How to Provide Care and Support for Someone Who Is Depressed
Watching a friend or family member struggle with depression can make you feel helpless and alone. You may be uncertain about the right thing to say or do, and seeing someone you care about in distress can take its toll on you as well.
But there are ways that you can help make life easier for your loved one and yourself. The first step is to recognize the problem and not let it go ignored. Signs of depression should never be dismissed or overlooked as simply a typical part of aging.
Recognize the Problem
Some people with depression may be unaware of their symptoms and think that how they feel is normal. Some may know that something is wrong but not realize what it is. Others may be too embarrassed or despondent to deal with the problem.

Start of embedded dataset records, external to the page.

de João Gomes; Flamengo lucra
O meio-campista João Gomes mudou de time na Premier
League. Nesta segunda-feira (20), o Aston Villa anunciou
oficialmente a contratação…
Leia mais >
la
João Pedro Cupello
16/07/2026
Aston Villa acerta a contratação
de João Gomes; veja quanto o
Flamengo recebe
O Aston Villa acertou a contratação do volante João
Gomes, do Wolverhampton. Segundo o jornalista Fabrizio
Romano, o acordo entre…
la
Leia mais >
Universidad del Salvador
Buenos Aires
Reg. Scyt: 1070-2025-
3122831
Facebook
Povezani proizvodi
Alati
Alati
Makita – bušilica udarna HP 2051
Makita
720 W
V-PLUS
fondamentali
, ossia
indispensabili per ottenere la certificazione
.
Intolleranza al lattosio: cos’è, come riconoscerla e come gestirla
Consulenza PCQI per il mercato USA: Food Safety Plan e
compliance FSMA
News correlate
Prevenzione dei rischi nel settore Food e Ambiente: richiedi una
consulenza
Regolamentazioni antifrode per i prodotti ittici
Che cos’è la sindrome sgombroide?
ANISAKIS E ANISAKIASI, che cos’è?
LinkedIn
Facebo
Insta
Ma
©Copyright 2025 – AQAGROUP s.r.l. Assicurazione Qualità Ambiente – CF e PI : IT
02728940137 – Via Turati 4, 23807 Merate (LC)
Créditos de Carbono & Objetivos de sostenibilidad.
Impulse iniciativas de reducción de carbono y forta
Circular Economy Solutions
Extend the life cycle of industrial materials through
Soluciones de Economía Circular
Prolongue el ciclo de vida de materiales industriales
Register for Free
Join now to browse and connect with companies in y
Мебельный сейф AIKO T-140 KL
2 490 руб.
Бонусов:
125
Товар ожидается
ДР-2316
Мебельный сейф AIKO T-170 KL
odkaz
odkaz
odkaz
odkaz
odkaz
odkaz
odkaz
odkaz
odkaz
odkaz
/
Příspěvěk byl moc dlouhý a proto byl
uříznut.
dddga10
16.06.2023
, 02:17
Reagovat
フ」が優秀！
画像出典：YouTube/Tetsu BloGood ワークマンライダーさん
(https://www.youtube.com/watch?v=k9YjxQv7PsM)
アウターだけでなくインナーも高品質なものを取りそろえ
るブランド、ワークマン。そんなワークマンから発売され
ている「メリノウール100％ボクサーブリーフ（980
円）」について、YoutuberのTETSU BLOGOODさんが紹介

If your loved one has been showing the following symptoms for at least two weeks, he or she may be depressed:
- overwhelming sadness, grief, guilt, or hopelessness
- loss of interest and pleasure in normally enjoyable activities
- unexplained crying spells
- insomnia or excessive sleeping
- trouble concentrating or making decisions
- lack of energy or fatigue
- dramatic changes in appetite and weight (either weight gain or loss)
- feeling either restless or slowed down
- recurrent thoughts or mentions of suicide or a suicide attempt
If you see these signs, tell the person that you are concerned. Suggest that he or she make an appointment with a primary care physician or mental health provider. You can help by offering to schedule the appointment, going along to the doctor's office, and preparing a list of questions.